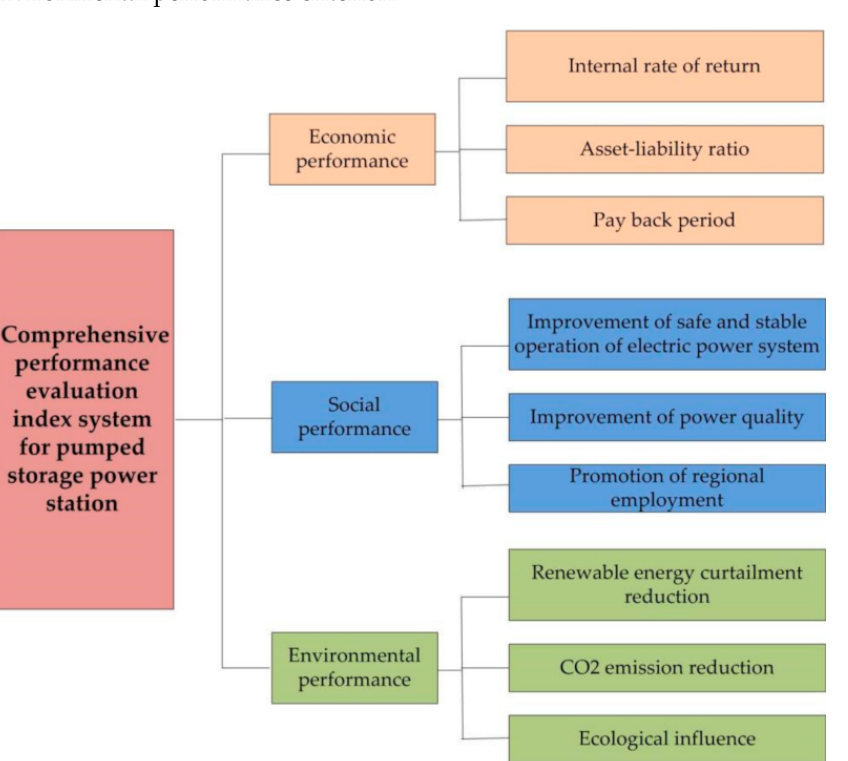
Figure 1. Comprehensive performance evaluation index system for pumped storage power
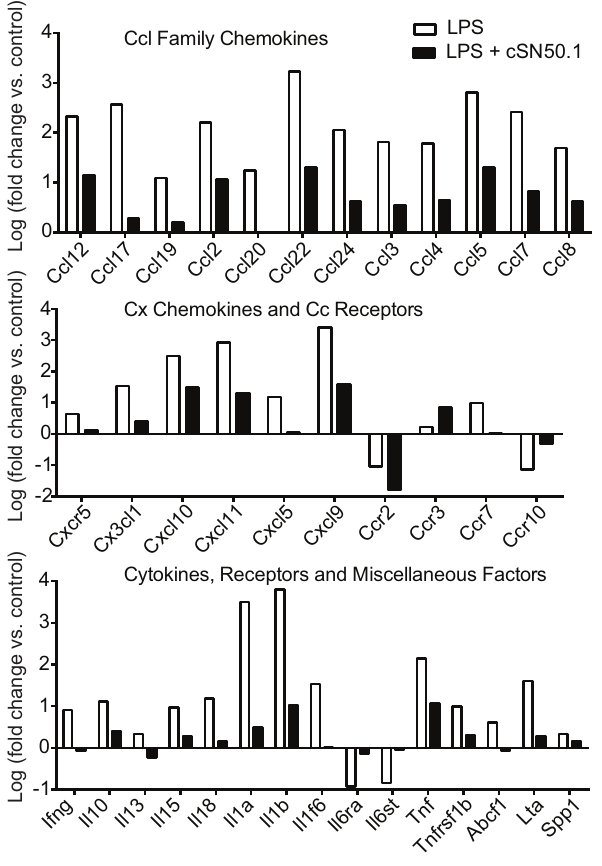
Figure 1. qRT-PCR-based gene expression analysis of LPS- challenged BMDMs in the absence or presence of NTM. Ccl family chemokines, Cx chemokines and Cc receptors, and cytokines, receptors and miscellaneous factors from an 84 gene array exhibiting a . 0.5 log fold change in LPS-stimulated primary macrophages compared to unstimulated control cells.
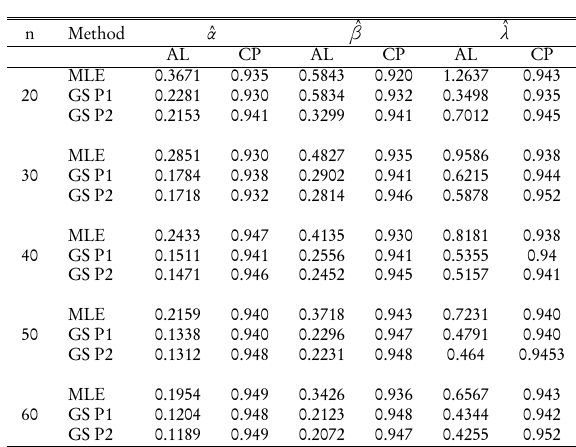
The average length (AL) and coverage probability (CP) of 95% asymptotic confidence and HPD credible intervals of parameters when α = 0.5, β = 0.5, λ =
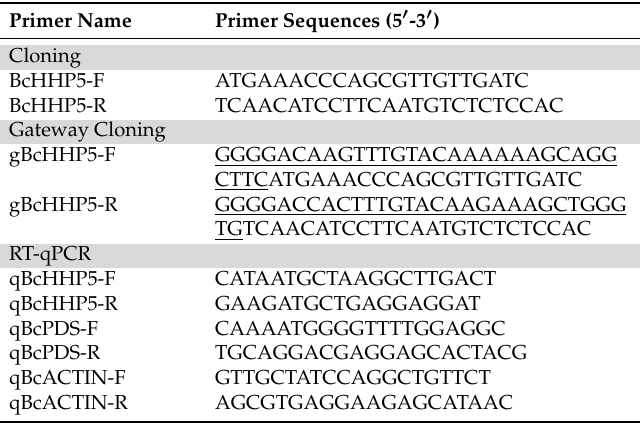
Table 1. Primer sequences used in this study.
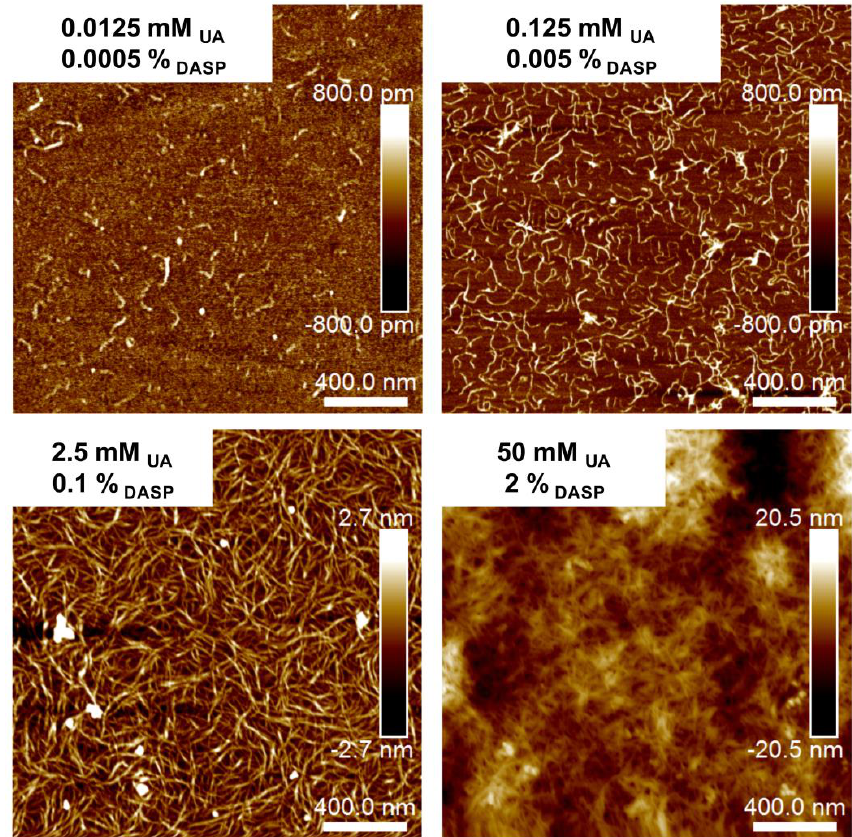
Figure 1. The atomic force microscopy (AFM) height images of 0.0005%, 0.005%, 0.1% and 2% sodium carbonate-soluble pectin (DASP) fraction samples and corresponding uronic acids (UA) concentration. Table 1. The surface roughness parameters of AFM images—average roughness (S a ) and root mean square roughness (S q ). The minimum and maximum values of these parameters are given.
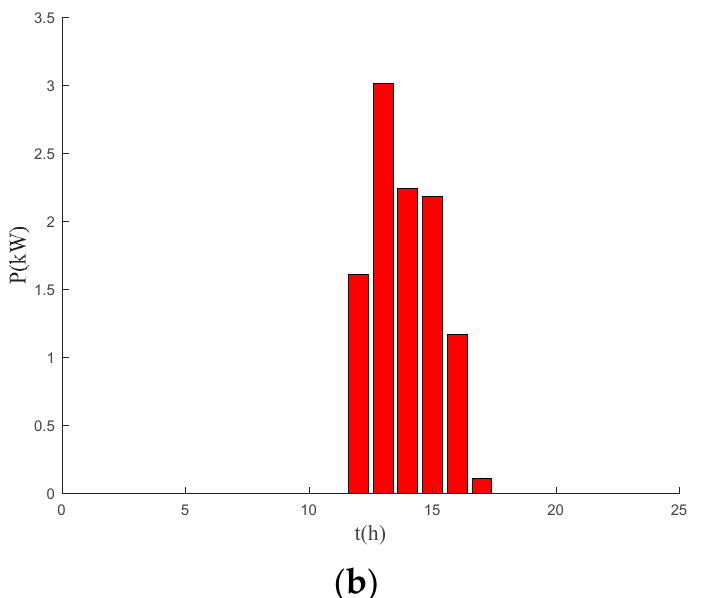
Figure 11. Scheduling results of microgrid based on the DDPG algorithm. ( a ) Scheduling results of microgrid. ( b ) Curtailment of PV generation and load.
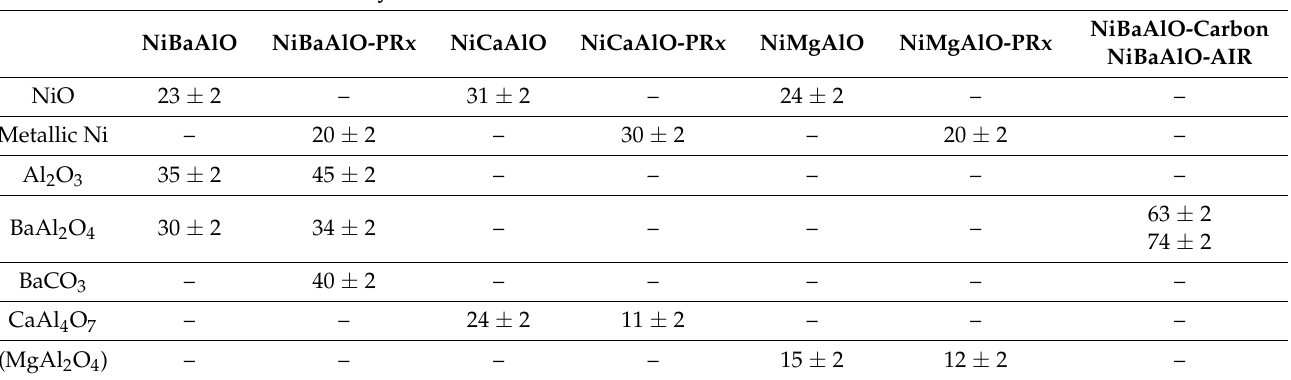
Figure 1. XRD Diffractograms of NiBaAlO, NiMgAlO, and NiCaAlO samples, where the main de- tected phases have been indicated (JCPDS: NiO = 01-073-1519; Al 2 O 3 = 00-042-1468, MgAl 2 O 4 =00- 001-157, CaAl 2 O 4 = 00-017-0306). Table 2. Crystallite size (diffraction dominion) calculated from Scherrer formula for NiBaAlO, NiMgAlO, and NiCaAlO samples.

•••

Excluding all images, transcribe the material word for word.

Figure 1. Comprehensive performance evaluation index system for pumped storage power
Figure 1. qRT-PCR-based gene expression analysis of LPS- challenged BMDMs in the absence or presence of NTM. Ccl family chemokines, Cx chemokines and Cc receptors, and cytokines, receptors and miscellaneous factors from an 84 gene array exhibiting a . 0.5 log fold change in LPS-stimulated primary macrophages compared to unstimulated control cells.
The average length (AL) and coverage probability (CP) of 95% asymptotic confidence and HPD credible intervals of parameters when α = 0.5, β = 0.5, λ =
Table 1. Primer sequences used in this study.
Figure 1. The atomic force microscopy (AFM) height images of 0.0005%, 0.005%, 0.1% and 2% sodium carbonate-soluble pectin (DASP) fraction samples and corresponding uronic acids (UA) concentration. Table 1. The surface roughness parameters of AFM images—average roughness (S a ) and root mean square roughness (S q ). The minimum and maximum values of these parameters are given.
Figure 11. Scheduling results of microgrid based on the DDPG algorithm. ( a ) Scheduling results of microgrid. ( b ) Curtailment of PV generation and load.
Figure 1. XRD Diffractograms of NiBaAlO, NiMgAlO, and NiCaAlO samples, where the main de- tected phases have been indicated (JCPDS: NiO = 01-073-1519; Al 2 O 3 = 00-042-1468, MgAl 2 O 4 =00- 001-157, CaAl 2 O 4 = 00-017-0306). Table 2. Crystallite size (diffraction dominion) calculated from Scherrer formula for NiBaAlO, NiMgAlO, and NiCaAlO samples.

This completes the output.